Dentisterie restauratrice

3M ESPE lance l’Elipar DeepCure, une lampe à polymériser plus puissante que la précédente mais avec le même design, en inox ou en plastique meilleur marché, ainsi qu’un ciment de verre ionomère de restauration en capsules, le Ketac Universal Aplicap, plus costaud et moins collant avant la prise que ses concurrents. La société australienne SDI présente un coffret de composite universel Aura contenant 3 teintes émail, 8 teintes dentine référencées d’une manière différente de celles du teintier Vita et un bulk fill pour l’obturation en masse des cavités. L’Allemand VOCO propose avec fierté une série de nouveaux produits très aboutis : des composites de type Ormocer® nanohybride, ne contenant pas de monomères toxiques et donc biologiquement mieux tolérés. Il s’agit de l’Admira Fusion, dont la consistance m’a semblé idéale sous la spatule : ni trop ferme, ni collante pour un modelage facile et agréable. C’est la même chimie dont bénéficie l’Admira Fusion XTra, un composite translucide à utiliser en masse dans les cavités volumineuses et capable de photopolymériser sous forte épaisseur. Pour la première fois à ma connaissance, la firme de Cuxhaven commercialise une lampe à polymériser. La Celalux 3, au long corps d’acier satiné, dispose d’une batterie de rechange amovible qui constitue la moitié du manche. Last but not least, un matériau de restauration photopolymérisable semi-fluide, le Clip flow en seringue (fig. 7), permet d’obturer temporairement les cavités d’inlay ou d’onlay. Le produit coule juste ce qu’il faut et s’applique très aisément grâce à la seringue antigoutte brevetée du fabricant.

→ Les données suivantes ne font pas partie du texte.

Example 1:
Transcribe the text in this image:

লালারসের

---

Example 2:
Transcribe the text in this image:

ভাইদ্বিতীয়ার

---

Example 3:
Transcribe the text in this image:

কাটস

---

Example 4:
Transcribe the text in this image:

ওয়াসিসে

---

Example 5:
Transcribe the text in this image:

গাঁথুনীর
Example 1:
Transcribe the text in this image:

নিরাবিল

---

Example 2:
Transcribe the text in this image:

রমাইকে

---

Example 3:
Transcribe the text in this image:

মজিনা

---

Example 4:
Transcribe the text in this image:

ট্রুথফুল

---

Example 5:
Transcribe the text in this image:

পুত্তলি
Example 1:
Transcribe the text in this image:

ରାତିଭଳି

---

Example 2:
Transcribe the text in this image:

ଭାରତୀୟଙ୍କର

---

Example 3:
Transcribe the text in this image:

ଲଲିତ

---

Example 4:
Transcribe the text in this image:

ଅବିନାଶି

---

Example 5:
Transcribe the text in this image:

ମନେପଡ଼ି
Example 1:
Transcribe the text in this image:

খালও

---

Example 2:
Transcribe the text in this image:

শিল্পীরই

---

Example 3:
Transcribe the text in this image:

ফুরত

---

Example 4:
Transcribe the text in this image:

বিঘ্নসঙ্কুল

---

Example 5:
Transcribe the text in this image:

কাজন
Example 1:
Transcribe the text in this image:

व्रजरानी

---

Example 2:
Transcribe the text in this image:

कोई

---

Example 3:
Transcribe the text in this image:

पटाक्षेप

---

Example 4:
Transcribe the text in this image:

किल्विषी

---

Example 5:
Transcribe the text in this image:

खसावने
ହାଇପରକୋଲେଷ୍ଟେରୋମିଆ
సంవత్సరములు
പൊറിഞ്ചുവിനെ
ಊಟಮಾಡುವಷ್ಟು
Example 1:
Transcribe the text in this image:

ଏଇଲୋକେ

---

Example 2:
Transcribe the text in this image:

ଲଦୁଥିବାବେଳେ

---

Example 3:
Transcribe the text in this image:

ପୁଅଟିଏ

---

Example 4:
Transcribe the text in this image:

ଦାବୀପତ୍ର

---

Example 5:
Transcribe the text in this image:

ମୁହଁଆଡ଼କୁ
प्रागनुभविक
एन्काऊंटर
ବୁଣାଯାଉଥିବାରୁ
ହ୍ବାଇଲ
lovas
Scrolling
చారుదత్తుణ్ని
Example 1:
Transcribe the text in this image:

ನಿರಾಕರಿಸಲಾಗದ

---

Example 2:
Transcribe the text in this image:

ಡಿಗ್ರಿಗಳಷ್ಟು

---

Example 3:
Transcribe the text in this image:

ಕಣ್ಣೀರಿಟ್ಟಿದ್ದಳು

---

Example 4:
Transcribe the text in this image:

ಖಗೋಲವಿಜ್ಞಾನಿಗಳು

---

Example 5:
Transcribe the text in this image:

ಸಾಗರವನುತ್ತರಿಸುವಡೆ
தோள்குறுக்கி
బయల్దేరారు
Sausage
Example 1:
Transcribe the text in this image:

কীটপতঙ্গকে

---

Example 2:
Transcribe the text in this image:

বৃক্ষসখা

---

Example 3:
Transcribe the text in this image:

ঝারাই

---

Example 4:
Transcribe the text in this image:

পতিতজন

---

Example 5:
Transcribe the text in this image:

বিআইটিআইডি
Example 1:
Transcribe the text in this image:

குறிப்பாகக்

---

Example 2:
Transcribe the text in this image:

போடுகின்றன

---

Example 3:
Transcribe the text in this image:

Ivoclar Vivadent a surtout déployé son énergie à développer ses matériaux prothétiques. Néanmoins, la société du Liechtenstein nous présente quelques améliorations ou compléments intéressants pour les restaurations directes et indirectes : un nouveau composite fluide de type bulk fill en complément du Tetric Evoceram Bulkfill de viscosité élevé. Côté collage, je constate une simplification des protocoles avec notamment le Monobond Etch & Prime, un primer d’adhésion qui mordance la céramique et la silanise en même temps. Pour le collage des éléments de faible épaisseur comme les facettes, nous disposons d’un composite souple photopolymérisable en seringue et, pour les autres types de prothèses, d’un composite à prise duale en seringue d’automélange, le Variolink Esthetic (fig. 8).

Tout le monde connaît les excellents adhésifs et ciments résineux Clearfil de la société japonaise Kuraray Noritake. Elle nous propose, pour le salon, le Panavia V5 qui couvre tous les besoins et indications de collage des matériaux les plus variés, avec seulement 3 produits : un primer en flacon à appliquer dans l’intrados de la restauration, qu’elle soit en céramique ou en métal, un autre produit à appliquer sur la dent et la colle résineuse proprement dite, délivrée en seringue d’automélange.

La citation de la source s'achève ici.